By Maciej Wojtyszko
There’s a long tradition of ASSITEJ theatre camps in Poland. An astonishing number of small projects are realised at each camp (at least two each day) and they provide an opportunity for young people aged 16 -22, who during the school year attend drama clubs, theatre schools or are award winners of drama competitions, to come together.
As a member of the jury, a director and children’s playwright it was with great pleasure that I participated in these camps, for even though I had to dedicate two weeks of my holiday they also delivered so much positive energy and material for consideration, that looking back now I can’t be sure whether I taught others more or whether I actually learnt more. (Particularly during the camps to which I took my own children when they were growing up.)
An especially valuable aspect of the camps was that apart from being given a lot of theoretical advice, teenage playwrights were able to see how their texts sounded in public.
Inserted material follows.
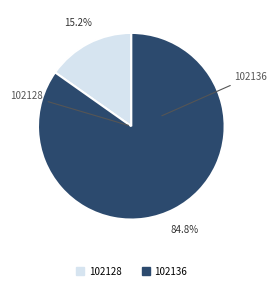

Which slice is the smallest?

102128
And so it was, until one year Poland became part of the European Union.
During one of the camps we realised that there are many Polish teenagers living outside of Poland who are looking for contact with Polish culture.
We decided to help them in this. Each year we run the “Young translators” competition, the rules of which are really ever so straightforward. To enter, the contestant must choose a short single page of literature from the country they currently live in and translate it into Polish, additionally they also need to submit a second page of translation of Polish literature into the language of that country.
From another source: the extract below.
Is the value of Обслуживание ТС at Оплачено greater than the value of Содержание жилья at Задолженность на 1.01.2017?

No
The best translators are then invited to take part in our camps. A translator who can see the aesthetic value of a text is a treasure and worth looking after from a young age!
After eight years of this competition I am proud to be able to say that we have “our own” translators of Polish literature in Italy, Lithuania, Ukraine, Belorussia, Germany, Czech, Great Britain and Paraguay.
Furthermore, they know contemporary Polish playwrights personally and are aware of what is happening in theatre in Poland and in their own, adopted countries.
Obviously, the first thing is to have well-organised and carefully considered youth theatre camps. However, once this step has been achieved I can sincerely recommend the “young translators” project to every country. Our modern day Tower of Babel has long way to go yet in overcoming problems in translating literature and no computer programme will ever be able to take the place of a sensitive, creative translator.
There is no patent for this project.